Monday, 2:35 p.m., Memorial Hospital
ALEX
“More flowers?” I ask.
“You’re awake.” Jennifer examines my face, and I wonder for the first time how bad I’m going to look. Now that the painkillers have worn off, I’m conscious of the pain. I have a ton of stitches, and my face probably looks cut up and scary. I still haven’t looked in the mirror. It’s a game I’m playing at this point, to see how long I can not look. But I wonder if it will heal or if I’ll have scars on top of everything. I can be like Freddy Krueger, that guy in the horror movies, with the burned-up face.
I don’t want to look scary in front of Jennifer. I don’t know why. It’s not like girls have any interest in me. And it’s not like she’s a supermodel or anything, just an average girl with—sheesh—freckles on her nose. But I just—I don’t know—like the idea of someone to talk to. She’s the first girl I’ve met in Pinedale who’s acted normal around me.
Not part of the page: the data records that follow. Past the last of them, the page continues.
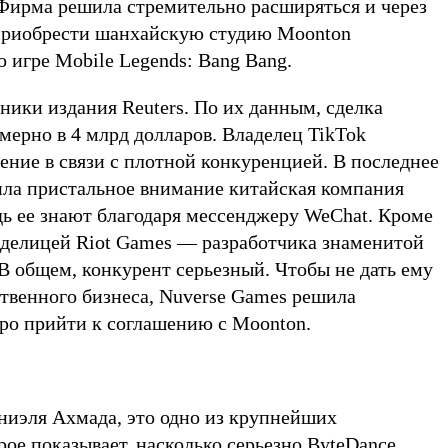
 Фирма решила стремительно расширяться и через
 приобрести шанхайскую студию Moonton
о игре Mobile Legends: Bang Bang.
ники издания Reuters. По их данным, сделка
мерно в 4 млрд долларов. Владелец TikTok
ение в связи с плотной конкуренцией. В последнее
ила пристальное внимание китайская компания
дь ее знают благодаря мессенджеру WeChat. Кроме
ладелицей Riot Games — разработчика знаменитой
 В общем, конкурент серьезный. Чтобы не дать ему
твенного бизнеса, Nuverse Games решила
тро прийти к соглашению с Moonton.
ниэля Ахмада, это одно из крупнейших
рое показывает, насколько серьезно ByteDance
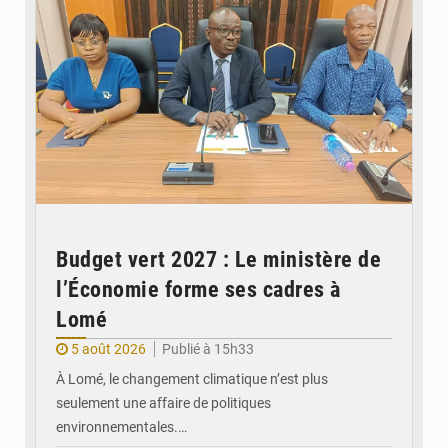
Budget vert 2027 : Le ministère de
l’Économie forme ses cadres à
Lomé
5 août 2026
Publié à 15h33
À Lomé, le changement climatique n’est plus
seulement une affaire de politiques
environnementales.…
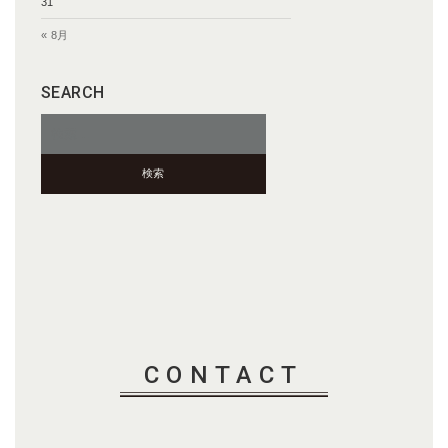
31
« 8月
SEARCH
検
索:
CONTACT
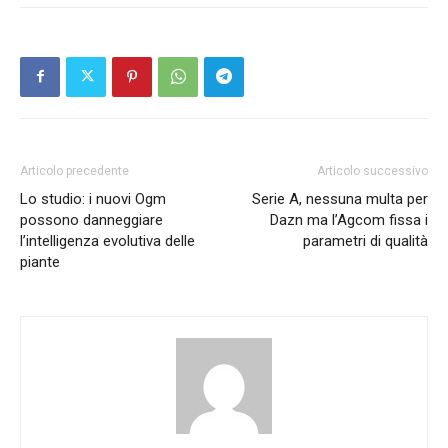
Articolo precedente
Articolo successivo
Lo studio: i nuovi Ogm
Serie A, nessuna multa per
possono danneggiare
Dazn ma l’Agcom fissa i
l’intelligenza evolutiva delle
parametri di qualità
piante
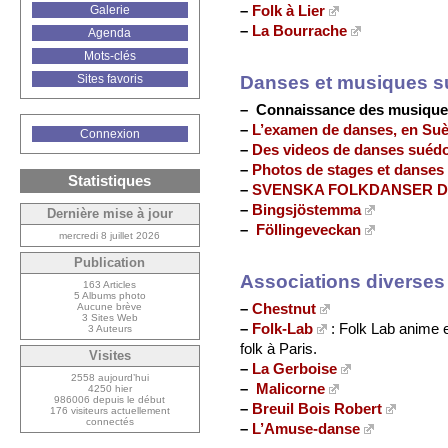
–
Folk à Lier
Galerie
–
La Bourrache
Agenda
Mots-clés
Danses et musiques s
Sites favoris
–
Connaissance des musiques 
–
L’examen de danses, en Su
Connexion
–
Des videos de danses suéd
–
Photos de stages et danses
Statistiques
–
SVENSKA FOLKDANSER De
–
Bingsjöstemma
Dernière mise à jour
–
Föllingeveckan
mercredi 8 juillet 2026
Publication
Associations diverses
163 Articles
5 Albums photo
–
Chestnut
Aucune brève
3 Sites Web
–
Folk-Lab
: Folk Lab anime e
3 Auteurs
folk à Paris.
Visites
–
La Gerboise
2558 aujourd’hui
–
Malicorne
4250 hier
986006 depuis le début
–
Breuil Bois Robert
176 visiteurs actuellement
connectés
–
L’Amuse-danse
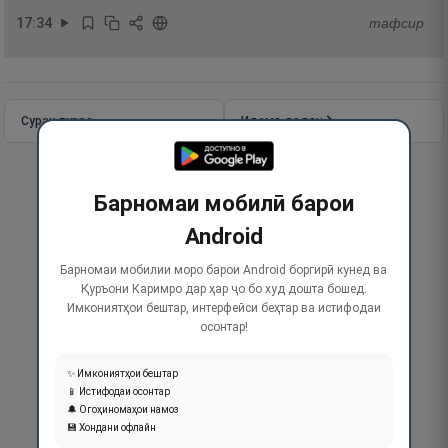
17
:
34
тафсир
Сураи пурра
Идома додан
Барномаи мобилӣ барои
Android
Барномаи мобилии моро барои Android боргирӣ кунед ва
Қуръони Каримро дар ҳар ҷо бо худ дошта бошед.
Имкониятҳои бештар, интерфейси беҳтар ва истифодаи
осонтар!
✨ Имкониятҳои бештар
📱 Истифодаи осонтар
🔔 Огоҳиномаҳои намоз
💾 Хондани офлайн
The first week at school, I was by my locker and this girl with long blonde hair walked by. Now I know her name was Kendall Barker, and she was way out of my league—especially now. But that day the planets aligned, and she was (I’m pretty sure I’m not flattering myself here) checking me out. I’m not bad looking. I’m tall, tall and skinny, actually, but usually I can hide that by wearing baggy clothes. I always thought I had okay eyes. They’re grayish. I started to say hi to her. Then some other girl whispers something, and Kendall looked at me like I was a leper and one of my fingers had fallen off and rolled down the hallway. That was the first sign I had that people here knew about me. The school isn’t supposed to tell the students, but they did. I guess she was afraid I’d get her sick. But you can’t get infected by talking to someone.
I could chalk it up to her being a bitch … but they can’t all be bitches.
“You are awake, aren’t you?” Jennifer says.
“What? Um, yeah. I’m awake. I was pretending to sleep in case you were my mother.”